This forum is about wrong numbers in science, politics and the media. It respects good science and good English.
Sorry for the side-track, but you mentioned being hauled off to the cashpoints. I've obviously been out of the UK for too long. There's some sense in spot-fines and it's high time they were introduced in the UK for trivial acts of negligence. They're (here at least - Germany) proportionate (€10 or €15 is typical for a parking offence, for example as opposed to minimum £60 in the UK), eliminate bureaucratic back-and-forth, and if you feel it's wrong, you can simply refuse to pay it, and invite the authorities to take you to court, where you'll face exactly the same fine plus costs. Or do the whole thing by post if you don't have any cash.
Oh, and AFAIK only police officers, traffic wardens, public prosecutors and ticket inspectors on public transport have the power to issue them. I've never heard of councils going around fining people. Where did they get that legal power from?

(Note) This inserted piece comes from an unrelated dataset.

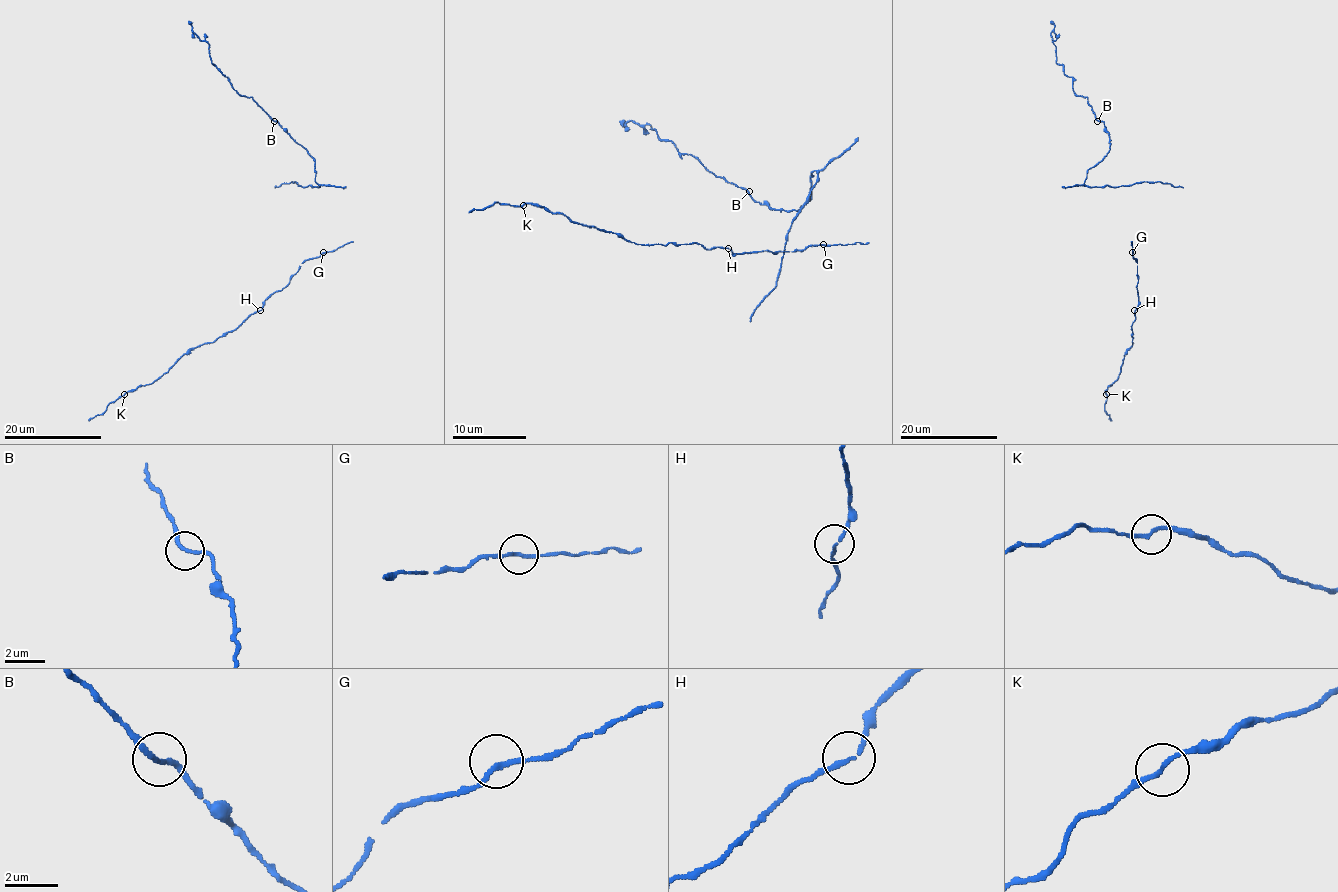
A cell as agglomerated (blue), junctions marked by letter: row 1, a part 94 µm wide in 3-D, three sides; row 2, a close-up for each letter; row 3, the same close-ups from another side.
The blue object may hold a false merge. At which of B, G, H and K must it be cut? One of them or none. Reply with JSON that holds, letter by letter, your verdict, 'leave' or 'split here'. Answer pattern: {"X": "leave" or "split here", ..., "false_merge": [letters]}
{"B": "leave", "G": "leave", "H": "leave", "K": "leave", "false_merge": []}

If, next time I am in the UK, and some non-police officer goon tries to spot-fine me, would I be placing myself at an unacceptable risk by refusing to pay it?
Pretty well anyone, it seems, can be appointed or authorised to issue fines, on the spot or in the post. This includes everything from littering the street, putting the wrong rubbish in the wrong bins, putting household waste in public rubbish bins (a man put a piece of junk mail in a street litter bin and was tracked down and fined). Fines are issued for overfilling rubbish bins....

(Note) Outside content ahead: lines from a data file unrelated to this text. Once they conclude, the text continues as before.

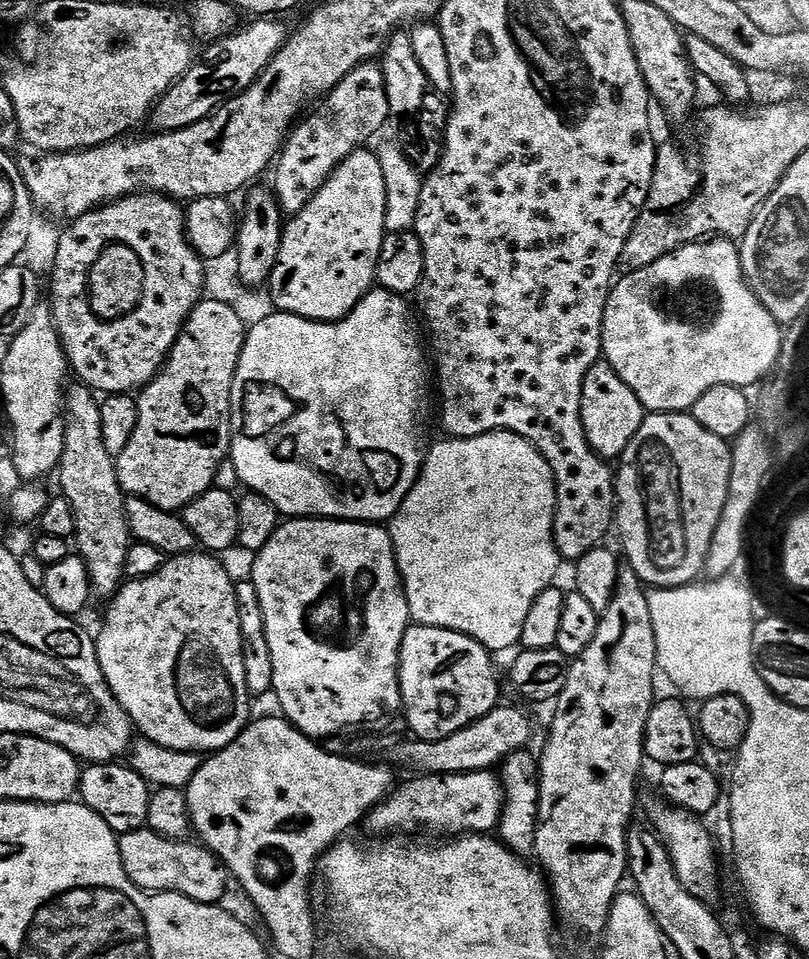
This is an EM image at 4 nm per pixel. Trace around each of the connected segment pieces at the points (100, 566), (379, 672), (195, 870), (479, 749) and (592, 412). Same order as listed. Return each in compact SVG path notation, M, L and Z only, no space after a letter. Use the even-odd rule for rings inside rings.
M79 382L73 385L64 397L66 423L64 453L58 469L59 491L72 504L76 519L74 544L80 547L77 548L78 555L86 562L93 593L97 597L111 598L122 587L121 581L126 576L124 563L129 545L133 543L128 520L124 517L126 493L120 486L116 461L102 442L102 414L97 393Z
M292 518L281 523L276 533L266 542L261 552L256 553L252 585L256 587L258 602L262 606L262 618L266 622L266 642L270 642L270 658L274 662L274 682L272 692L280 703L279 711L283 719L293 724L299 732L313 738L331 738L345 730L352 730L355 724L368 724L387 712L401 711L400 702L400 647L402 638L410 626L412 615L406 602L404 583L400 581L400 571L396 565L396 555L392 549L392 534L387 527L376 522L355 520L329 520L327 518Z
M145 826L119 837L122 866L143 892L177 892L194 902L219 905L230 885L230 873L223 862L203 843L167 840Z
M497 706L490 714L470 722L462 730L441 740L405 739L394 748L396 760L420 774L441 776L459 772L487 772L495 769L509 754L529 747L532 740L532 720L520 708Z
M598 362L590 366L582 382L582 426L590 446L600 457L612 462L623 456L626 446L630 446L630 438L638 434L645 415L644 403L608 363Z

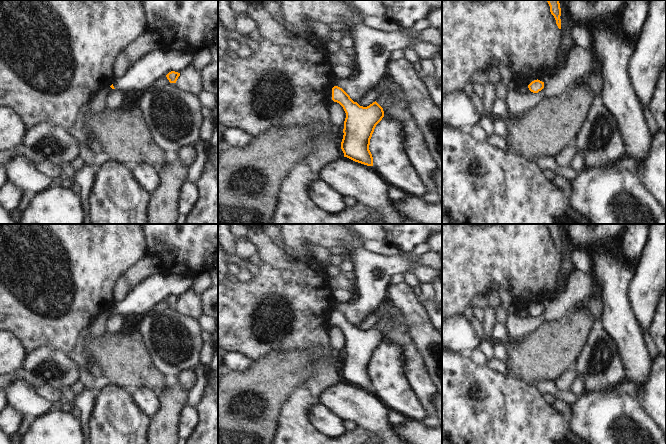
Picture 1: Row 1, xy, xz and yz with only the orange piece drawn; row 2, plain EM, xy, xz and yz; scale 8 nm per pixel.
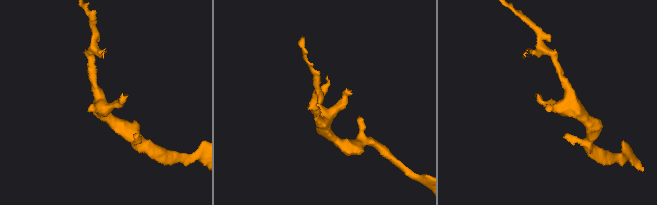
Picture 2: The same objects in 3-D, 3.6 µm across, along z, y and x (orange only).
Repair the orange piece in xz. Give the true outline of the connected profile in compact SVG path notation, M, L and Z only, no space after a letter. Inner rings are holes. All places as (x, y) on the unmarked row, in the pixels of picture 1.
M338 310L332 312L332 324L339 327L346 337L341 366L344 381L373 390L370 363L376 349L384 341L383 332L376 325L367 331L360 330Z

Apparently the list of people who now have a legal right to enter your home is pretty extensive now aswell.
In the context of the main theme, it appears only 28% of people thought plastic police (Police and Community Support Officers) were of any use. The Home Office then invested $400,000 in a "fly on the wall" documentry. After the series showed the public appreciation was recorded as over 60% so they spent another £400,000 on the next series.
Now I suppose the PCSOs could have got their act together but I doubt it.
This represents a dangerous new approach to meeting the public's expectations; if you can't actually deliver the service, just invest in some programs and the public will think you have.